3. Why do you think it’s so hard for colleges to offer the cost transparency students and their families need?

It was really hard for us to develop Faye. Fortunately, John Katzman and Noodle were really eager to try this. When we looked at it and thought about it, we said, “We can’t do this, that won’t work,” and the first few attempts were wildly off the mark in terms of what the financial aid would be. But we were determined to get it right, and I was really lucky I had this incredible person in enrollment management, Jennifer Walker. She has an extraordinary team, and toward the end of this, they were going 24-7 trying to create Faye. We just thought it was so, so very important. Universities need to be trusted, and this was the essential part of gaining that trust.

Offering merit discounts as a recruitment tool seems a little sleazy to me. Faye does merit packages, too. We’re not saying that here’s where you’re getting need-based, we’re saying this is the whole package.
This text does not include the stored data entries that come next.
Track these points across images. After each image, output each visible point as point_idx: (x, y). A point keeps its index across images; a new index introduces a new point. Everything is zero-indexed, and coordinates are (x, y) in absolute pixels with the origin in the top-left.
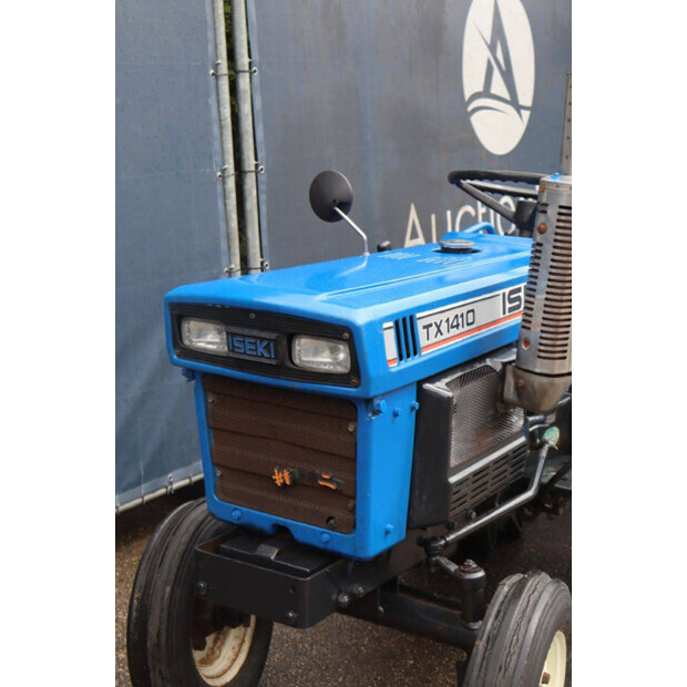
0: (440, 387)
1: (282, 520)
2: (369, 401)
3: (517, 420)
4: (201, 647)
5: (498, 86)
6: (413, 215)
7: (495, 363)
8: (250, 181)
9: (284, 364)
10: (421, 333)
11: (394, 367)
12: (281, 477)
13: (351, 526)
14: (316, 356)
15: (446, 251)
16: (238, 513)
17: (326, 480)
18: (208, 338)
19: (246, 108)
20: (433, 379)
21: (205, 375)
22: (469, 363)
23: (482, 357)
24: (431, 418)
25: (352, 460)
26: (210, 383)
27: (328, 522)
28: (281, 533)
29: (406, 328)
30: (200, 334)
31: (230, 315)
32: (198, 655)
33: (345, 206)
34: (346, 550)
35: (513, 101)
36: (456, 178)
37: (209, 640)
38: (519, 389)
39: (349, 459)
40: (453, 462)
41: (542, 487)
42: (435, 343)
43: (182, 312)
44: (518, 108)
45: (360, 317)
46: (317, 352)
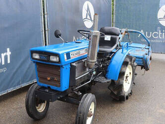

We wanted to say, “Here’s the price that you pay.” If we could do it, we should do it. And yes, there were challenges. I essentially asked my board to set tuition two years from now. Colleges don’t do that.

I’ve spent much of my career writing about equity and about the capacity of low-income students to attend college and university. When I got to Brandeis, one of the first questions I asked was “What would happen if we cut our tuition by a third?” We went to several people who are experts in financial aid, and they said, “Where do you want to put your for-sale sign?” The answer being, and I don’t like this answer, but there’s nothing I can do about this one. Imagine if Tiffany’s had a half-price sale. Would you think, “Gosh, that’s Tiffany doing a public service” or would you think, “They must be in serious trouble?” So I thought, if I can’t cut my price, and I want to identify the group of colleges that we’re part of, which charge the same kinds of prices we do, the best thing I could do was tell every student, “Here’s exactly what you’re going to pay.”

4. A recent report from Strada showed strong links between confusion around the cost of college and the loss of trust in higher ed. How could providing more transparency around the cost of college, like you’re trying to do, help rebuild trust in universities and colleges?

I think the lack of transparency sounds like flimflam, which is to say that you won’t tell me because you want to take me for as much as I’m worth. You won’t tell me when you could. If I have the capacity to tell people this truth, why do I want to pretend that I don’t? The lack of transparency and the high cost are two of the reasons that trust has declined. If I could diminish both of those realities by telling the truth, why would I not want to do that?

We’re living in an age in which higher education is being held up to extraordinary criticism, in which the kinds of actions the government is taking, if done by another power, would be considered an act of war. We need to build higher education—our future depends upon it, and we can’t have the kinds of distractions that go with the current criticisms, particularly if we can overcome them.

5. Lawmakers—both federal and state—have introduced legislation that would mandate greater cross-transparency around things like standardizing student aid award letters or publicly displaying the cost of course materials. How do you think greater government involvement would change the game in cost transparency for colleges and students?

It would be a pity if the reason that higher education decides to become more transparent was because government forced them to do that. That’s not a way in which you build faith in your institution or trust in our colleges and universities. As a result, I think it’s sad that they have to do that, that they feel a responsibility to do it, and that colleges forced them into it if they had to do it.